Character formatting extends across line breaks: **bold,
this is still bold. This line deliberately does not end in star-star.
Not bold. Character formatting does not cross paragraph boundaries.
You can use [[internal links]] or [[http://www.wikicreole.org|external links]],
give the link a [[internal links|different]] name.
^D
## Wiki Creole
You can make things **bold** or *italic* or ***both*** or ***both***.
Character formatting extends across line breaks: \*\*bold, this is still
bold. This line deliberately does not end in star-star.
Not bold. Character formatting does not cross paragraph boundaries.
You can use [internal links](internal links) or [external
links](http://www.wikicreole.org), give the link a
[different](internal links) name.
Example: parsing JSON from an API
This custom reader consumes the JSON output of https://www.reddit.com/r/haskell.json and produces a document containing the current top articles on the Haskell subreddit.
It assumes that the pandoc.json
library is
available, which ships with pandoc versions after (not including)

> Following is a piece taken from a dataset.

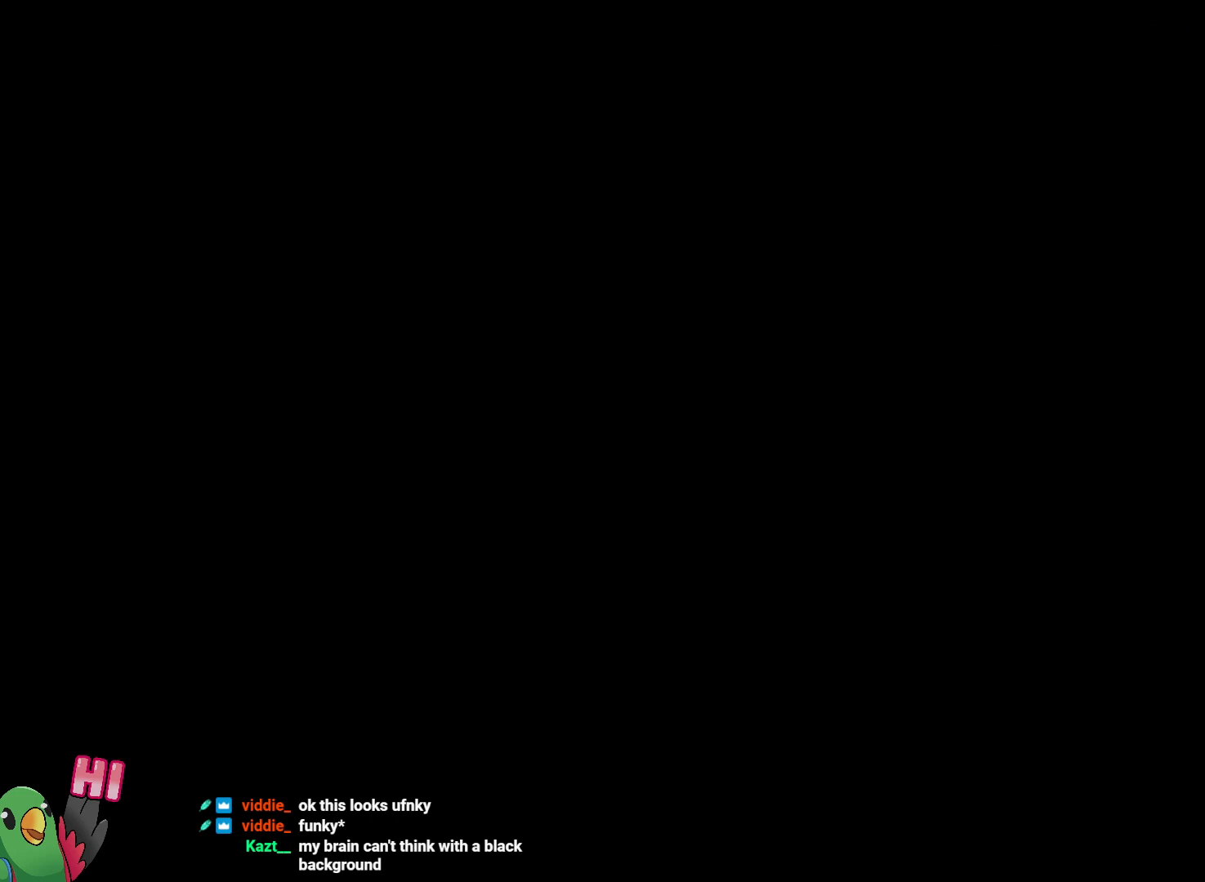
{"dt_ms": 500, "buttons": [], "left_stick": "center", "right_stick": "center", "events": []}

3.1. It’s still possible to use this with older pandoc version by
using a different JSON library. E.g., luajson
can be
installed using luarocks install luajson
—but be sure
you are installing it for Lua 5.4, which is the version packaged
with pandoc.
-- consumes the output of https://www.reddit.com/r/haskell.json
local json = require 'pandoc.json'
local function read_inlines(raw)
local doc = pandoc.read(raw, "commonmark")
return pandoc.utils.blocks_to_inlines(doc.blocks)
end
local function read_blocks(raw)
local doc = pandoc.read(raw, "commonmark")
return doc.blocks
end
function Reader(input)
local parsed = json.decode(tostring(input))
local blocks = {}
for _,entry in ipairs(parsed.data.children) do
local d = entry.data
table.insert(blocks, pandoc.Header(2,
pandoc.Link(read_inlines(d.title), d.url)))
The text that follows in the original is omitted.